**Directive**
Give every line of the data again, unchanged, but with no pictures.

━━━━━━━━

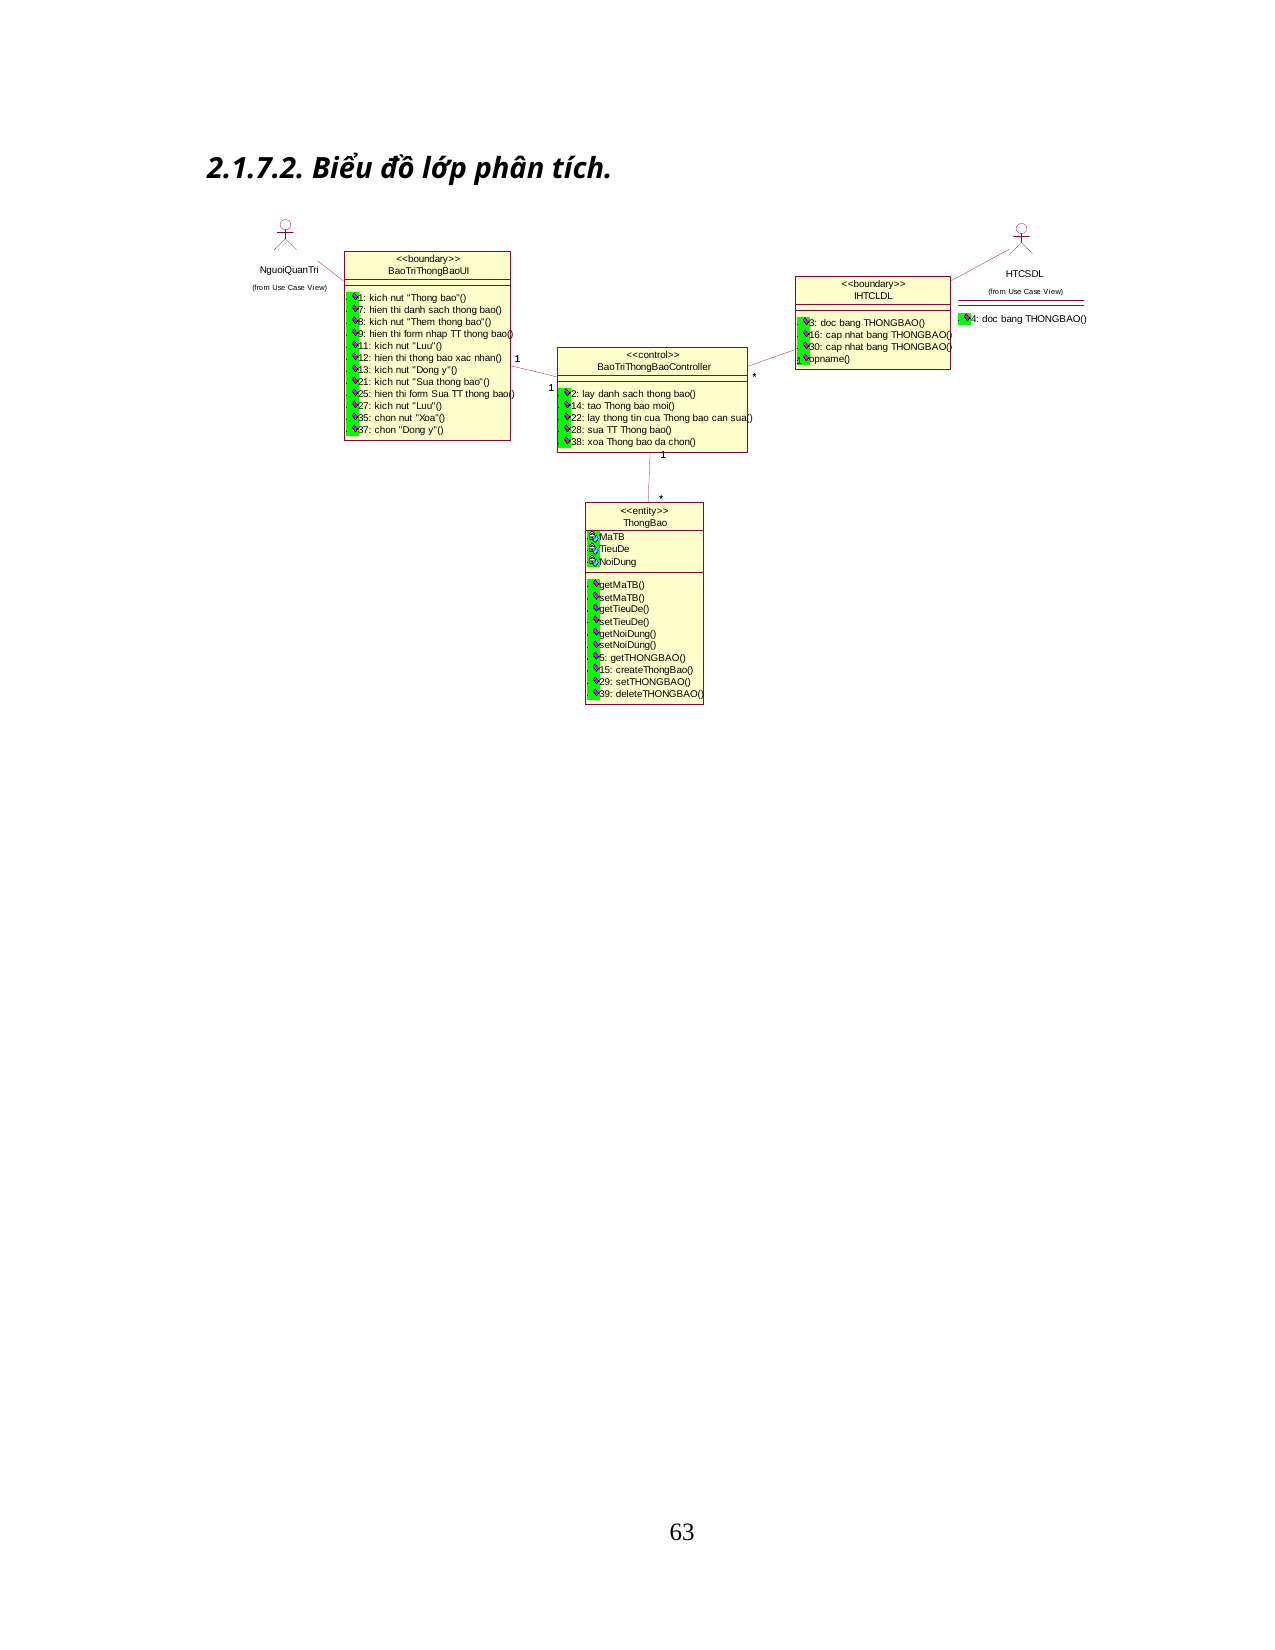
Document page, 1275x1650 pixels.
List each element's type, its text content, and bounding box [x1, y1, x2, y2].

subtitle 2.1.7.2. Biểu đồ lớp phân tích. [207, 148, 1157, 187]
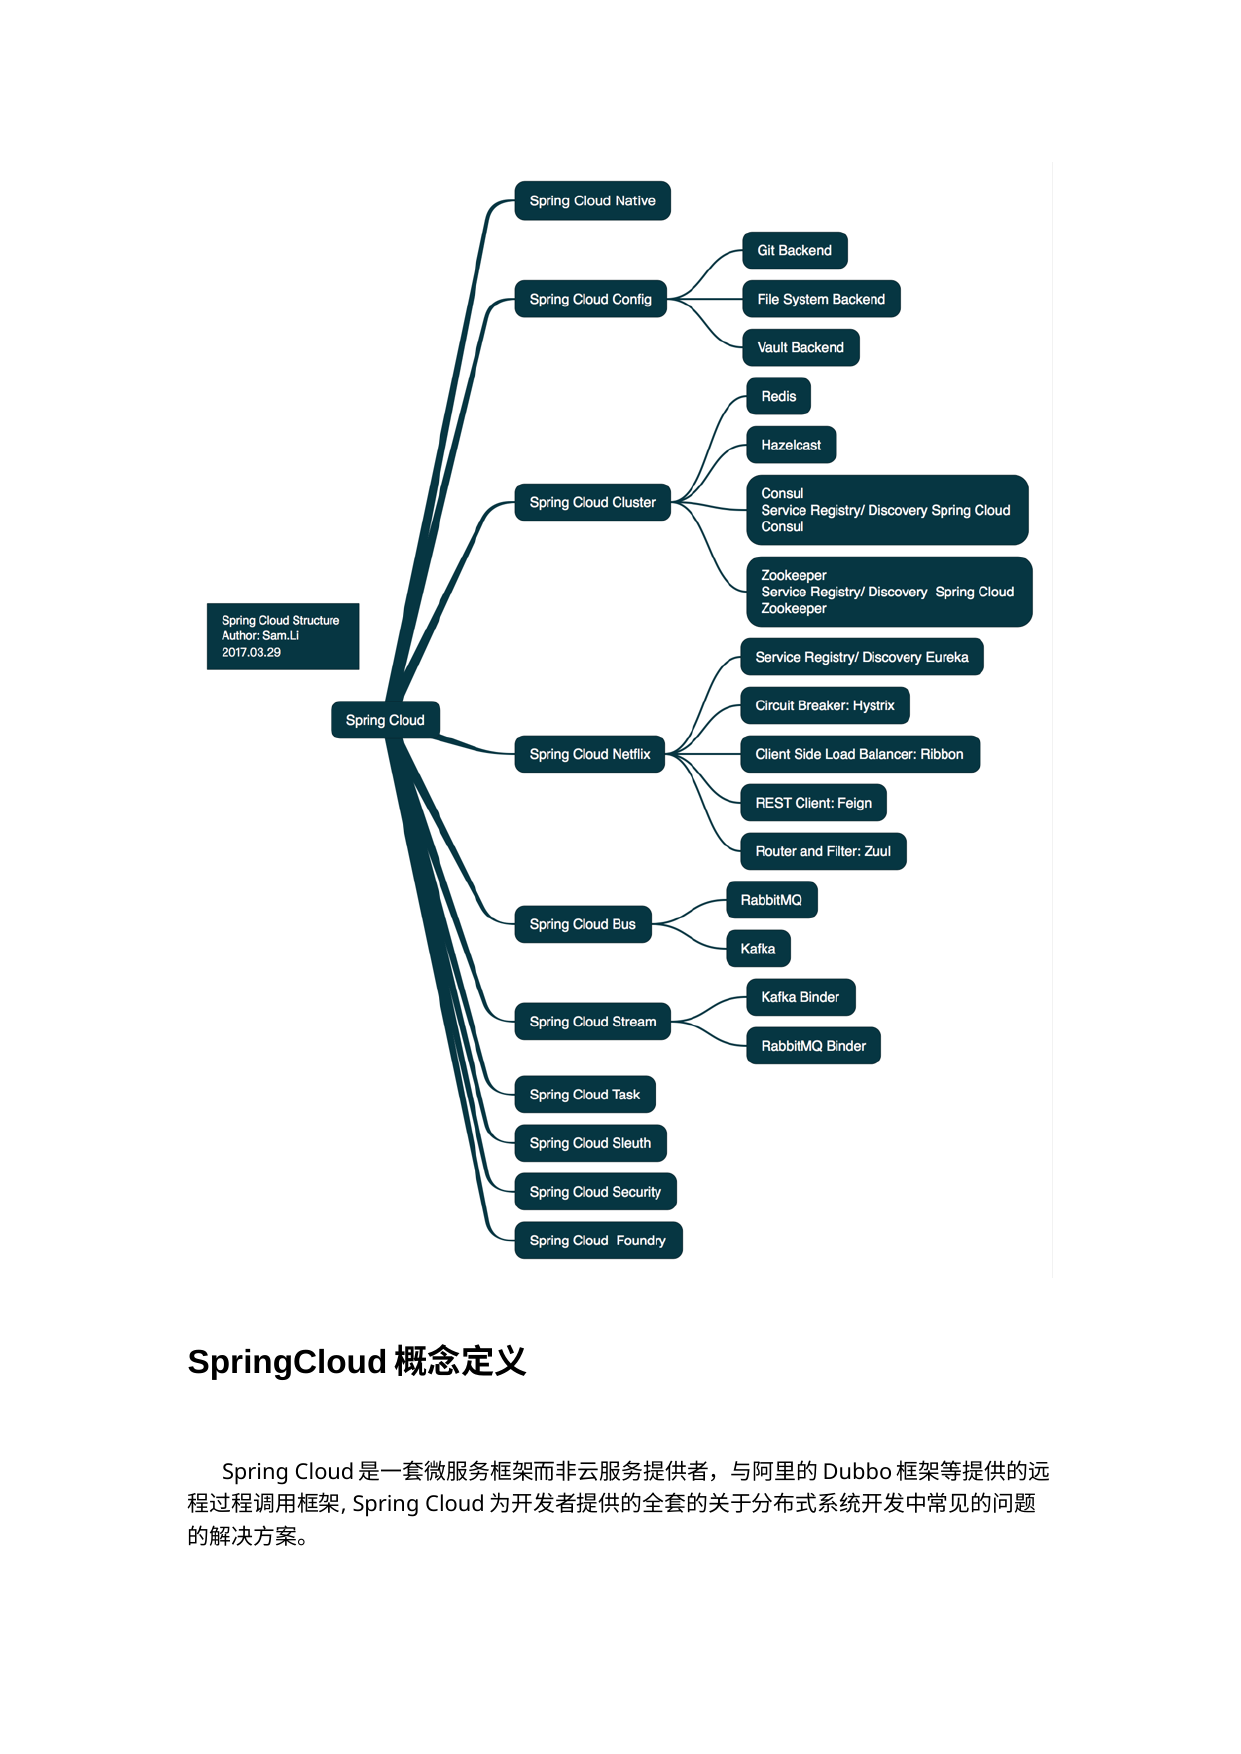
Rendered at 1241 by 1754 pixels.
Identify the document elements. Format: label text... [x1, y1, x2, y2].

subtitle SpringCloud概念定义 [187, 1327, 1053, 1392]
picture [187, 162, 1053, 1278]
text Spring Cloud是一套微服务框架而非云服务提供者，与阿里的Dubbo框架等提供的远程过程调用框架, Spring Cloud为开发者提供的全套的关于分布式系统开发中常见的问题的解决方案。 [187, 1453, 1053, 1551]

━━━━━━━━

**Response to this exercise**
Document page, 1275x1650 pixels.
List each element's type, its text content, and bounding box [x1, y1, x2, y2].

subtitle 2.1.7.2. Biểu đồ lớp phân tích. [207, 148, 1157, 187]
Rendered at 1241 by 1754 pixels.
Identify the document elements. Format: label text... [x1, y1, x2, y2].

subtitle SpringCloud概念定义 [187, 1327, 1053, 1392]
picture [187, 162, 1053, 1278]
text Spring Cloud是一套微服务框架而非云服务提供者，与阿里的Dubbo框架等提供的远程过程调用框架, Spring Cloud为开发者提供的全套的关于分布式系统开发中常见的问题的解决方案。 [187, 1453, 1053, 1551]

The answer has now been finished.